Towards better Human-Agent Alignment: Assessing Task Utility in LLM-Powered Applications
Negar Arabzadeh, Julia Kiseleva, Qingyun Wu, Chi Wang, Ahmed Awadallah, Victor Dibia, Adam Fourney, Charles Clarke
TL;DR
This work tackles the problem of verifying the practical utility of LLM-powered multi-agent systems for end users. It introduces AgentEval, a two-agent framework in which CriticAgent proposes task-specific criteria and QuantifierAgent quantifies how well a given solution satisfies them, producing a task utility score U_t(s). The approach is demonstrated on Math Problem Solving and ALFWorld household tasks, showing that distinct solutions can be differentiated by criterion-based utility, and that robustness analyses reveal varying stability across criteria and tasks.

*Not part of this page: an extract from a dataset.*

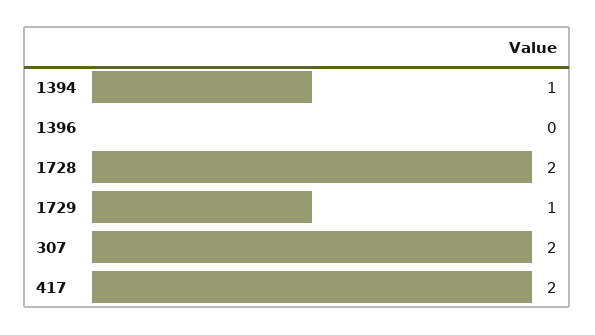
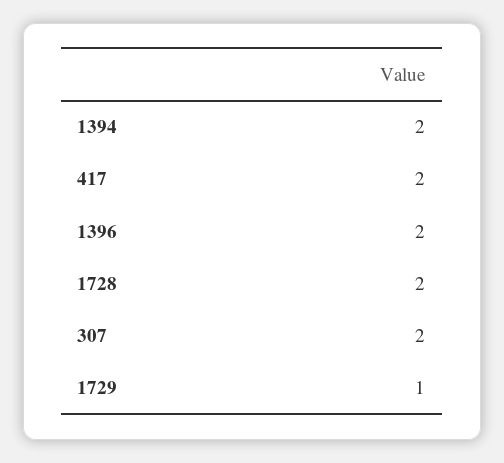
1394: 1 -> 2
1396: 0 -> 2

The framework offers a scalable, adaptable method for ongoing alignment between agent behavior and user needs, with quantified insights into where improvements are most impactful.
Abstract
The rapid development in the field of Large Language Models (LLMs) has led to a surge in applications that facilitate collaboration among multiple agents to assist humans in their daily tasks. However, a significant gap remains in assessing whether LLM-powered applications genuinely enhance user experience and task execution efficiency. This highlights the pressing need for methods to verify utility of LLM-powered applications, particularly by ensuring alignment between the application's functionality and end-user needs. We introduce AgentEval provides an implementation for the math problems, a novel framework designed to simplify the utility verification process by automatically proposing a set of criteria tailored to the unique purpose of any given application. This allows for a comprehensive assessment, quantifying the utility of an application against the suggested criteria. We present a comprehensive analysis of the robustness of quantifier's work.